Many customers, especially in the EU (European Union) and particularly in Germany and some other countries, are reluctant regarding cloud adoption. There are other regions with comparable situations, such as the Middle East or some countries in the APAC region. Particularly public cloud solutions provided by US companies are seen skeptical.

While the legal aspect is not simple, as my colleague Karsten Kinast recently has pointed out, it can be solved. Microsoft, for instance, has contracts that take the specifics of EU data protection regulations into account and provide solutions. Microsoft provides information on this publicly on its website, such as here. This at least minimizes the grey area, even while some challenges, such as pending US court decisions, remain.

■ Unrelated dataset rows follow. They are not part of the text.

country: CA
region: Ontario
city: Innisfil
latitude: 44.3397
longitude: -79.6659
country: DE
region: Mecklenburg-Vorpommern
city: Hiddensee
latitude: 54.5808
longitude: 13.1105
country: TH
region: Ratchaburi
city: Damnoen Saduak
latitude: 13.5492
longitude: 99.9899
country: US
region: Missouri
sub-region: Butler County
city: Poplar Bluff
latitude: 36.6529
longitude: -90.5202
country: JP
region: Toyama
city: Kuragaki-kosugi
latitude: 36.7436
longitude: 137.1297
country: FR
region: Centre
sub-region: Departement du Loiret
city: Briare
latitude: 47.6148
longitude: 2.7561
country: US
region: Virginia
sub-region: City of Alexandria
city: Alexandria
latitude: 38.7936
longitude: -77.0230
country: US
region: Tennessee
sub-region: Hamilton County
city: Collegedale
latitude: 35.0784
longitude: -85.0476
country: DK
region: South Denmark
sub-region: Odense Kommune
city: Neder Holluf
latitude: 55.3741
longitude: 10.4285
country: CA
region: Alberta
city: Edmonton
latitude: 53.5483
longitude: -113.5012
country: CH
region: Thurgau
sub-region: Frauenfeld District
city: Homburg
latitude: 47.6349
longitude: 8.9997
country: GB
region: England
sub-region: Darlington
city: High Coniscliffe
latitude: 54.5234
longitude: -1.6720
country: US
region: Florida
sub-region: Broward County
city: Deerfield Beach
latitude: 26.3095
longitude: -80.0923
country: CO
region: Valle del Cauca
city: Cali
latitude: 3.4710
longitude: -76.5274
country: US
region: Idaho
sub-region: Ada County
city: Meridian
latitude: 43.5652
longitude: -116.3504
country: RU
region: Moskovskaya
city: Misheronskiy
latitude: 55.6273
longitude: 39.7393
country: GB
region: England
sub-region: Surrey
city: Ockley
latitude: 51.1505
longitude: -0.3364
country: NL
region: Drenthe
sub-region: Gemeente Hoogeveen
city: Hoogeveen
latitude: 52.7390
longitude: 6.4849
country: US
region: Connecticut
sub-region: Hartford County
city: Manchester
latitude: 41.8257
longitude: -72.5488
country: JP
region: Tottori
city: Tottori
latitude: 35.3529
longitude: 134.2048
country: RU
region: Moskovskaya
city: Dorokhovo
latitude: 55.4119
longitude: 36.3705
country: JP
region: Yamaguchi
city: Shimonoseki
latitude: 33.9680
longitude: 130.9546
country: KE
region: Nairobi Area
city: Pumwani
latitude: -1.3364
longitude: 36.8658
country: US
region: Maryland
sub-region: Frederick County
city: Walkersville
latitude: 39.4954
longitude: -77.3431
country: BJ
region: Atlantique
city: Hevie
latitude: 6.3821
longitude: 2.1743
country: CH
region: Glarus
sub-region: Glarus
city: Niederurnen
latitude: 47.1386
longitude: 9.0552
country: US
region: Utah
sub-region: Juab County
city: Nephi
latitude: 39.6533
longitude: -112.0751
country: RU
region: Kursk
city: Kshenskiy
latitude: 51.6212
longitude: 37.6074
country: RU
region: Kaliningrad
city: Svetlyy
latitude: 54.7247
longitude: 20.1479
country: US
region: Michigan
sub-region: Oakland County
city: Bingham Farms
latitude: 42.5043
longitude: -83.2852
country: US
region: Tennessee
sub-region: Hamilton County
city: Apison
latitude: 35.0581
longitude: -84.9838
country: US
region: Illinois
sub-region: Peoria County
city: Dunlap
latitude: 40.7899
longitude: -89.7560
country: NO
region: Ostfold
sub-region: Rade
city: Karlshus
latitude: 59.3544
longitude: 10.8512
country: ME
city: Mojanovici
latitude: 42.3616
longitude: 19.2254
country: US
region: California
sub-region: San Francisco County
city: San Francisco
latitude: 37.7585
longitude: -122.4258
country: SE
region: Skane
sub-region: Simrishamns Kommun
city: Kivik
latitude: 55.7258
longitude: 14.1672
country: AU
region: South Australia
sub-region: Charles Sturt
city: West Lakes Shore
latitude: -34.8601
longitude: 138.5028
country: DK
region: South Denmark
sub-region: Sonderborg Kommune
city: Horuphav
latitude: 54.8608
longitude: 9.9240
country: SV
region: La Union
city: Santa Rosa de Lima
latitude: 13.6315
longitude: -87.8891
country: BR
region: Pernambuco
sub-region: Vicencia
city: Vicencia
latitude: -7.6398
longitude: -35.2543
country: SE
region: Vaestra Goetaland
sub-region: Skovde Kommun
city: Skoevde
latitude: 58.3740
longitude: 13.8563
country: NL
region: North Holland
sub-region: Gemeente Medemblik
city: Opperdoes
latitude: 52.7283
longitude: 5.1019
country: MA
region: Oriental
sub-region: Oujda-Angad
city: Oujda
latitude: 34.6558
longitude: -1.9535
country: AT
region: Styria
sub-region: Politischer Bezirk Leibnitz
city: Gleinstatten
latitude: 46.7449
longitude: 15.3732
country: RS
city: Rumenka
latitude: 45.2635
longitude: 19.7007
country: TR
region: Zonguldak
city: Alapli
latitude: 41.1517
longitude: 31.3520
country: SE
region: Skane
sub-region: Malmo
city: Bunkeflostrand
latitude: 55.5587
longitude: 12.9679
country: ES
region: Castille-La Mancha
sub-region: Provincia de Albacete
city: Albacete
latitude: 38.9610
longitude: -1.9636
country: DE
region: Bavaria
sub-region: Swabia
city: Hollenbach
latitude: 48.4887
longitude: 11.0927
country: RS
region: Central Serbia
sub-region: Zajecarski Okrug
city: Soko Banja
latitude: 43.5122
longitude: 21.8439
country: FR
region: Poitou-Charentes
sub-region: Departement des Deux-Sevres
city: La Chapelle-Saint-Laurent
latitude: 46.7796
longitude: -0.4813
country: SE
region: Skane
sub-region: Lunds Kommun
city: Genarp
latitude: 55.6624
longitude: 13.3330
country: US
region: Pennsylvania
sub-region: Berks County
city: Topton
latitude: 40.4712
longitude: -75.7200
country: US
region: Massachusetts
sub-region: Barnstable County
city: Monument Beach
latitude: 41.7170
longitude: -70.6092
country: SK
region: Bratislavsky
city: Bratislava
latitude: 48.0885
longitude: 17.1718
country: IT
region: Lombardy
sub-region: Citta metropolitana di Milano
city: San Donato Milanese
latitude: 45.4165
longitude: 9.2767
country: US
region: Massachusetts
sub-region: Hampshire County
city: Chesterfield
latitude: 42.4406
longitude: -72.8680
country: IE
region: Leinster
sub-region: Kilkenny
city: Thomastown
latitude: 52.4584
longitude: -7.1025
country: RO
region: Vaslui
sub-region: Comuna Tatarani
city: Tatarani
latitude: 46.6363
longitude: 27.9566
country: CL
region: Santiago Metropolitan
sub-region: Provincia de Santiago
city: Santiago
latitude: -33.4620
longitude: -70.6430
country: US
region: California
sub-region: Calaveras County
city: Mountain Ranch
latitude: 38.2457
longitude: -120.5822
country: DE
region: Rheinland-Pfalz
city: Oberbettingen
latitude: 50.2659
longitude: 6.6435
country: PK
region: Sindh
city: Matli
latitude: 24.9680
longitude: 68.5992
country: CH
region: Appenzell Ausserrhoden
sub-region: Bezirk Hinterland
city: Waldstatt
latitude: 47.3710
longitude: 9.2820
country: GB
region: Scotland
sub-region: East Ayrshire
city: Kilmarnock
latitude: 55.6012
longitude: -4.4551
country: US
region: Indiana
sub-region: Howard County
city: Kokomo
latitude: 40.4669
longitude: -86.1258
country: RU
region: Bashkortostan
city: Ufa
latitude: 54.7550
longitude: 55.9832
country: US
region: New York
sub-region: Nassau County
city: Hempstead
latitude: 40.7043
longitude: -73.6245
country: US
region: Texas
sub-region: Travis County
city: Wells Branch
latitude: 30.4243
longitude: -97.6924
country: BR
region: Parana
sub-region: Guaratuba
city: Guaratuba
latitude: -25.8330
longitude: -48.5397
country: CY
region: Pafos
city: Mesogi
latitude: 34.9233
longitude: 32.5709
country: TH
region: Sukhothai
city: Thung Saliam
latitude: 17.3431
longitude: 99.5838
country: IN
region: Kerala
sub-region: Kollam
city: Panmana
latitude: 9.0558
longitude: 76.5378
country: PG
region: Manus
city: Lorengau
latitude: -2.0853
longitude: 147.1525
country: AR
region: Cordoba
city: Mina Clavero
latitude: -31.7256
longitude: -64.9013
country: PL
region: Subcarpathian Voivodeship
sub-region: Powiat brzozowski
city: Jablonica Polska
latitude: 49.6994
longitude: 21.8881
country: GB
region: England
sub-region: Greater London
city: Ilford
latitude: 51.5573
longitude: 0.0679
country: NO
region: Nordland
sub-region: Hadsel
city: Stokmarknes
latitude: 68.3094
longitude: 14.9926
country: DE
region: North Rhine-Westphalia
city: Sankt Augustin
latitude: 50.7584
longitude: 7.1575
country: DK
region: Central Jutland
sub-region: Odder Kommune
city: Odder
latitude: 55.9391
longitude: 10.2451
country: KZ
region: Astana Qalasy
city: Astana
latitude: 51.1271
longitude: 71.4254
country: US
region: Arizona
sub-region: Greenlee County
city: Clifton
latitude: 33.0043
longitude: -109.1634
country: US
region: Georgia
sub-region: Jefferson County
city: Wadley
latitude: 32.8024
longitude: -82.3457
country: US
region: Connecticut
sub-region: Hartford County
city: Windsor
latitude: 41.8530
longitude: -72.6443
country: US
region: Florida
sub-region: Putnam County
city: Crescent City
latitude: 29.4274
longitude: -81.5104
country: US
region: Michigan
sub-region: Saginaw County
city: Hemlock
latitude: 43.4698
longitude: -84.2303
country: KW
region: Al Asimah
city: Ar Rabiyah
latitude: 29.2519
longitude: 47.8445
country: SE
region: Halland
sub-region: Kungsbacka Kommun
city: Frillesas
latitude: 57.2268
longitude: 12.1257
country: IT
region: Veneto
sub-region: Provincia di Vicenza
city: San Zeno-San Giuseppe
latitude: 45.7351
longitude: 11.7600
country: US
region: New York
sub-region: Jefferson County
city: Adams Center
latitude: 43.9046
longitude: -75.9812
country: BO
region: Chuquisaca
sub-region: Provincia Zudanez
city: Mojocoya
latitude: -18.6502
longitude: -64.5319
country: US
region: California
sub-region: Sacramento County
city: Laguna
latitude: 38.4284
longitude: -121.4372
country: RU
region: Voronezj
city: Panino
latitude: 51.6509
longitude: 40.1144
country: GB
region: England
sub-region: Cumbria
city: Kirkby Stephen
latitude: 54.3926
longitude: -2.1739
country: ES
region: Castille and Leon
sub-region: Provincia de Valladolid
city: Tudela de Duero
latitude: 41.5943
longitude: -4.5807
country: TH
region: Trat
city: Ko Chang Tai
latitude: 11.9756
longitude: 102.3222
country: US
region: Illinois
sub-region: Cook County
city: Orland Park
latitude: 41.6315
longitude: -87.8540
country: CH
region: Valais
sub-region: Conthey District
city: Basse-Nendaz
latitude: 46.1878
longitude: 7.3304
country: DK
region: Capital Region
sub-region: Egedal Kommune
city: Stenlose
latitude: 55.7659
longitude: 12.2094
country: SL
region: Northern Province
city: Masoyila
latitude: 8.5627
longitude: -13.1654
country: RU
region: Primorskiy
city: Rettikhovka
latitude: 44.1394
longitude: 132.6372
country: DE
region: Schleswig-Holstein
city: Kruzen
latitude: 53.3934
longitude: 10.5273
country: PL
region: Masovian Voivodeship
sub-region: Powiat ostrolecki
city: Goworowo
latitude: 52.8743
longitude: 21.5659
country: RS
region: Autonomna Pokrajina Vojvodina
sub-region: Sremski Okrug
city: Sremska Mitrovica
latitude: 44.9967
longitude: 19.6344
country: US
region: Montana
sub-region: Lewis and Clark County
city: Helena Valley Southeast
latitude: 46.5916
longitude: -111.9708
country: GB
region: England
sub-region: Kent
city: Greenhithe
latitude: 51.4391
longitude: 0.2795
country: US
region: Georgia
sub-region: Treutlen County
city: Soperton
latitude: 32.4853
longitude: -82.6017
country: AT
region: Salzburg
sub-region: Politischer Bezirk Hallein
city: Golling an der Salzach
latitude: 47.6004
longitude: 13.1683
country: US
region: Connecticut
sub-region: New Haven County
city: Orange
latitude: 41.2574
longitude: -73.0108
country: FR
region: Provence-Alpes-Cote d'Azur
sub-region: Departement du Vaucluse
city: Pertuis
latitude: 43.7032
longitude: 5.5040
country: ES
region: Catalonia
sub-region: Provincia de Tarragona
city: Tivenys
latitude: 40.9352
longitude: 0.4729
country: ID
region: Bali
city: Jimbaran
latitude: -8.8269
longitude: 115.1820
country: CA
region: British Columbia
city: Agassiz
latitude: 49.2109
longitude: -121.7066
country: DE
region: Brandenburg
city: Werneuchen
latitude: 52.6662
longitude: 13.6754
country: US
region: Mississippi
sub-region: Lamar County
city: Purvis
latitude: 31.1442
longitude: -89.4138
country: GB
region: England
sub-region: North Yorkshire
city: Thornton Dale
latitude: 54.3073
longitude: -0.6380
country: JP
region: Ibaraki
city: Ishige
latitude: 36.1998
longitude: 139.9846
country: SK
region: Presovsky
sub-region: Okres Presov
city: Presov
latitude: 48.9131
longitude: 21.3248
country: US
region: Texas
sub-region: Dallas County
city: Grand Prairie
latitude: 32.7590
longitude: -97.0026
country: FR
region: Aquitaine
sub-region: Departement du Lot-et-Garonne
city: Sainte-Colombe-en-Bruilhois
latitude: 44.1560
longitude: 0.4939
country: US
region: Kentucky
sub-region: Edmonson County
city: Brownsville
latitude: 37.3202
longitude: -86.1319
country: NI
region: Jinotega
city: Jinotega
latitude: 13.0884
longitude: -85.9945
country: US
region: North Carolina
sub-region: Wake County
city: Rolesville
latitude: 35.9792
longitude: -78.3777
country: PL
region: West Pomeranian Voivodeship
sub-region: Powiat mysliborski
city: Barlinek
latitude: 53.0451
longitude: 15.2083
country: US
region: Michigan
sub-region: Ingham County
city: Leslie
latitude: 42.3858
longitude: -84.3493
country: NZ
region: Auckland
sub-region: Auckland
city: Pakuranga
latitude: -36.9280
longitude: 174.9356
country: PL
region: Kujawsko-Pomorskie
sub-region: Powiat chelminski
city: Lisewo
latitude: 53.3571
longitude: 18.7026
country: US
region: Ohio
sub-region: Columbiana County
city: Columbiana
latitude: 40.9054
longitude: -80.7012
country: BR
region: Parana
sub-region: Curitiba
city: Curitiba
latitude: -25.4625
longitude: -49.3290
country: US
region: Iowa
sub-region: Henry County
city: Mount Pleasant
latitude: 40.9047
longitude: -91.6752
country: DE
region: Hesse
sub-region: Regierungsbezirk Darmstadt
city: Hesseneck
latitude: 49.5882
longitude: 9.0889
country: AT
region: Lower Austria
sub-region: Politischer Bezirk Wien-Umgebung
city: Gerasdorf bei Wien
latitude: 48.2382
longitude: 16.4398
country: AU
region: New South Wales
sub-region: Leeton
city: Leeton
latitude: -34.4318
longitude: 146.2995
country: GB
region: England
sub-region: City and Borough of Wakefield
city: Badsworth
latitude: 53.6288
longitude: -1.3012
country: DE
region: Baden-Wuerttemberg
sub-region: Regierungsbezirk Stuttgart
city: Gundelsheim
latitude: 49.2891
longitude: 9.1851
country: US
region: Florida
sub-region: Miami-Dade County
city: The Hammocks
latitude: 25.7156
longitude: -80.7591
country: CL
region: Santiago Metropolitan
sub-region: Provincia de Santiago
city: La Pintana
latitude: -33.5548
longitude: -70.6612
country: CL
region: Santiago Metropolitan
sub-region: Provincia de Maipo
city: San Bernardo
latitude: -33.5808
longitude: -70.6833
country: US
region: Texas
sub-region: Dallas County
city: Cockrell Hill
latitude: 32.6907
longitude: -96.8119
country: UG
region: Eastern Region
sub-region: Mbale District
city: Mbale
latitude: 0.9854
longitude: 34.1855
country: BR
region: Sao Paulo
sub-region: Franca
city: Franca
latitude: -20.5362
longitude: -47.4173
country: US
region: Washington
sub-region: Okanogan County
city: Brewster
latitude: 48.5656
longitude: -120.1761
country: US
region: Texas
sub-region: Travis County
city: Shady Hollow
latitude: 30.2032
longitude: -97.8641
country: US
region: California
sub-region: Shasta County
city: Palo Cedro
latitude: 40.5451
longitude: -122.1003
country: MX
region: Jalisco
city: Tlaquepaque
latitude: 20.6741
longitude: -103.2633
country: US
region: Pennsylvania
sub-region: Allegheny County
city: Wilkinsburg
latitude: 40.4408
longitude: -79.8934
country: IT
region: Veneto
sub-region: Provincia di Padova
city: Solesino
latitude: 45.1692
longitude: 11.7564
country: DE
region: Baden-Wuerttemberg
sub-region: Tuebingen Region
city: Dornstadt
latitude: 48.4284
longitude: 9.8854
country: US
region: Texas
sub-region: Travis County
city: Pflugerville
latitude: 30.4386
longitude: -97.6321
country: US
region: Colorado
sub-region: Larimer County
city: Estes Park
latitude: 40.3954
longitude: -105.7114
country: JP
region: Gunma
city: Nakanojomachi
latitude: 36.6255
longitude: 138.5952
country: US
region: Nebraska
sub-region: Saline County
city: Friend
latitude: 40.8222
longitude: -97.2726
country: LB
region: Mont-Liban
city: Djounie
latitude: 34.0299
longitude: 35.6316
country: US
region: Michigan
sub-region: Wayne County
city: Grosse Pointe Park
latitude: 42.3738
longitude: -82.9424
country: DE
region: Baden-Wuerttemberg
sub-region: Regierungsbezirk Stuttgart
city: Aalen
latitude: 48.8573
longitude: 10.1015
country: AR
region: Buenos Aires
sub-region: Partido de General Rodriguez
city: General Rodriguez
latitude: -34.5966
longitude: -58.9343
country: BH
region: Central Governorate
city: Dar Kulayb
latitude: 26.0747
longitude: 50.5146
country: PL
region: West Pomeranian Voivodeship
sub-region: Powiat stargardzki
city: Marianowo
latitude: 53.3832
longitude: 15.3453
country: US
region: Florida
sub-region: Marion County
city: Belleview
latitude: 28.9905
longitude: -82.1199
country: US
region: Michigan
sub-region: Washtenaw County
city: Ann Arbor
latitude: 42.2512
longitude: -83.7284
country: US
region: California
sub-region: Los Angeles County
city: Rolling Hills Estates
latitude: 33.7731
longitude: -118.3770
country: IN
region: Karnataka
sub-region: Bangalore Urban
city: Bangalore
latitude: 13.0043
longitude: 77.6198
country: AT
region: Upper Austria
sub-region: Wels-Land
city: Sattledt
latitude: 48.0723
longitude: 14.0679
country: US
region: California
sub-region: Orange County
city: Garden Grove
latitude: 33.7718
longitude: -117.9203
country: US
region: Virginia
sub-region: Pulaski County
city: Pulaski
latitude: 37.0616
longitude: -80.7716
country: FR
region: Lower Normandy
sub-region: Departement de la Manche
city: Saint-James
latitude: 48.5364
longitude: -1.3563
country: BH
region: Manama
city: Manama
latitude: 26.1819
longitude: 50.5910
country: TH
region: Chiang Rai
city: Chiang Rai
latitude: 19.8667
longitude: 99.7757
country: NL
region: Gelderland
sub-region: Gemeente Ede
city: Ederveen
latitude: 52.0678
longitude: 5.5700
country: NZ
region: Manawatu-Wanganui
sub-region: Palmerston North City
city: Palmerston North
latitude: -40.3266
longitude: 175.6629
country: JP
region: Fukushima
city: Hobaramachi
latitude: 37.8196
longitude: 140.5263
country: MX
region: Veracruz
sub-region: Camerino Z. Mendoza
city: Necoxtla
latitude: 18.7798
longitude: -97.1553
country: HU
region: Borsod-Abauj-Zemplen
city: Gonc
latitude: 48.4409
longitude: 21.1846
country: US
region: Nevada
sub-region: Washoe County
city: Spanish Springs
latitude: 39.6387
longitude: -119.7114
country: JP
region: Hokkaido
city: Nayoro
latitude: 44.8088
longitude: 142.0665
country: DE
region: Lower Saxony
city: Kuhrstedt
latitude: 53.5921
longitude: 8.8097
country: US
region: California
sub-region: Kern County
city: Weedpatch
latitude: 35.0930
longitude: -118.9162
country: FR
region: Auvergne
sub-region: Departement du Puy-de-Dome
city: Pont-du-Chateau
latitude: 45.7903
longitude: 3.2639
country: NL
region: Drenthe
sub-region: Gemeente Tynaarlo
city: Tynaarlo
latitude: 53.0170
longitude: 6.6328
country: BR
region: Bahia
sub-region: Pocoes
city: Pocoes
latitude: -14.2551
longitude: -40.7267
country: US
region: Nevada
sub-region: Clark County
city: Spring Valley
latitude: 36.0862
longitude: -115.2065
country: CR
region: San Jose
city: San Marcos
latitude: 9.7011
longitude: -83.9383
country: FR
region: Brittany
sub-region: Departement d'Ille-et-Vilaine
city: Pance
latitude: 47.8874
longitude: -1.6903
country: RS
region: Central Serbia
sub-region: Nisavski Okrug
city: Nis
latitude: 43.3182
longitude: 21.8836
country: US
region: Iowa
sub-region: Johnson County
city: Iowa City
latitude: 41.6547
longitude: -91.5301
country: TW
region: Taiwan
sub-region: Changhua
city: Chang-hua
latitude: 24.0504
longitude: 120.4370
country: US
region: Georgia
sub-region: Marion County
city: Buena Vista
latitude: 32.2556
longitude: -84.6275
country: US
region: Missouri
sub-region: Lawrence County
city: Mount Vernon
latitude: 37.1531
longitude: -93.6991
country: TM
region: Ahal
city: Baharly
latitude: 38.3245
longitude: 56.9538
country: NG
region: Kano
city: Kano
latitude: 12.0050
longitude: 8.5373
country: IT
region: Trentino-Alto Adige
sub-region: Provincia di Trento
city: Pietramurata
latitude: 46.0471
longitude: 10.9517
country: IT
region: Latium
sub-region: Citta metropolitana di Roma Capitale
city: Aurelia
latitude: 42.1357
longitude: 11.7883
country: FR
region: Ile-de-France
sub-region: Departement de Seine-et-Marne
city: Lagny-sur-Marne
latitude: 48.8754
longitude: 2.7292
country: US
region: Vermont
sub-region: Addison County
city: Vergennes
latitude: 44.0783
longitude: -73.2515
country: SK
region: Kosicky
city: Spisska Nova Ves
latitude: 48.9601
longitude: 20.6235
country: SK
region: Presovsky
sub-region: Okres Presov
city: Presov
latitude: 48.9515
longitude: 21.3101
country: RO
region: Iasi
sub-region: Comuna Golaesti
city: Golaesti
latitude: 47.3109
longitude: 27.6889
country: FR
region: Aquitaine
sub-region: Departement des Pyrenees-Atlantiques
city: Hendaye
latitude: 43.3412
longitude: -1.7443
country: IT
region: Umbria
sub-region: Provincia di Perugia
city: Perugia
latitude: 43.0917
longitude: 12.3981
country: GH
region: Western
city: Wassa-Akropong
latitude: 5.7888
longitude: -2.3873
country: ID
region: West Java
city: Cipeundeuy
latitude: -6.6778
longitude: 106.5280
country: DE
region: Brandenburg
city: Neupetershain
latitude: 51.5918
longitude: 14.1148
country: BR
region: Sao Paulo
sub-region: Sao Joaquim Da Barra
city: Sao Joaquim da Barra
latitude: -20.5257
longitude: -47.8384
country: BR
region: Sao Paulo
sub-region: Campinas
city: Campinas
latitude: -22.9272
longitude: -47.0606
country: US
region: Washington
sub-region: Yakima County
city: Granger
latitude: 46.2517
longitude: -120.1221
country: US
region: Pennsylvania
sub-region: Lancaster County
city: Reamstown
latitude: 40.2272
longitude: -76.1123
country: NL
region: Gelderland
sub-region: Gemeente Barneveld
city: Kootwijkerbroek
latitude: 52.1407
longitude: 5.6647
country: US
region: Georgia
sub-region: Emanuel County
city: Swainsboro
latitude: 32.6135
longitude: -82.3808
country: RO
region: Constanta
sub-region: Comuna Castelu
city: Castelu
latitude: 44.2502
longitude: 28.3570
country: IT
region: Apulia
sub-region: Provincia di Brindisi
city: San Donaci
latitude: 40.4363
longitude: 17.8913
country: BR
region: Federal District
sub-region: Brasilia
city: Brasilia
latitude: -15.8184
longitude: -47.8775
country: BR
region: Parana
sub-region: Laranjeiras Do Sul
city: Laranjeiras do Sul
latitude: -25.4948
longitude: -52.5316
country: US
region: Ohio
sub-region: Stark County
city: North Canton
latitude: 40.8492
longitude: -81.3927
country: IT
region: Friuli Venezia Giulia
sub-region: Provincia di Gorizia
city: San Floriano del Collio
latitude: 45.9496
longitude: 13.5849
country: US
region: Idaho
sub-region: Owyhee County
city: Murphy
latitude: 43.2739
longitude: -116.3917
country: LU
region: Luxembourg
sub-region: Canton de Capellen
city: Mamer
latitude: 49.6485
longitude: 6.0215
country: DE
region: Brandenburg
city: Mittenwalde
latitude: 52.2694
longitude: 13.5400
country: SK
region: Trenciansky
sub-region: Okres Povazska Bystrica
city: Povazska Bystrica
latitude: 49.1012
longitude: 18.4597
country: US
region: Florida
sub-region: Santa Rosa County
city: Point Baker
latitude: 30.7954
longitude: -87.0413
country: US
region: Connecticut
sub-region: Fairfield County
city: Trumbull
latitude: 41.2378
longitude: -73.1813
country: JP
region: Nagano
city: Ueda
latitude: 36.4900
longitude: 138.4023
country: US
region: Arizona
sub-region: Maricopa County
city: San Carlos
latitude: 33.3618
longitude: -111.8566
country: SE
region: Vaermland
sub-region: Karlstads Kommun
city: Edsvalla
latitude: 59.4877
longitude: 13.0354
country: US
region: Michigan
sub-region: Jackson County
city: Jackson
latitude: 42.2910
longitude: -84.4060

There are other challenges such as the traceability of where workloads and data are placed. Again, there are potential solutions for that, as my colleague Mike Small recently explained in his blog.

This raises a question: Why do CSPs struggle with the reluctance of many EU (and other) customers in adopting cloud services, instead of addressing the major challenges?

What the CSPs must do:

  • Find a deployment model that is in conformance with EU (and other) privacy and data protection laws – which is feasible.
  • Adapt the contracts to the specific regional laws and regulations – again, this can be done, as the Microsoft example proves.
  • Evaluate additional solutions such as traceability of workloads and data, as Mike Small has described in his blog post.
  • Define cloud contracts that take customer needs into account, particularly avoiding disruptiveness to the customer’s business. I have blogged about this recently.
  • Educate your customers openly, both regarding the legal and the technical aspects. The more CSPs do a good job on providing contracts and implementations, the faster reluctance will diminish.
There is some technical work to do. There is more work to do on the legal side. And yes, that will cost a CSP money. Their lawyers might even say they will give up some advantages. However, if your advantage is based on a potential disruptiveness to the customer’s business or slow adoption of the cloud services by customers, then the disadvantages might by far outweigh the advantages.

Thus, the recommendation to CSPs is simple: Make this a business decision, not a lawyer decision. Unilateral, not to say unfair, agreements are a business inhibitor. That is a lesson some of the company lawyers of US CSPs still need to learn.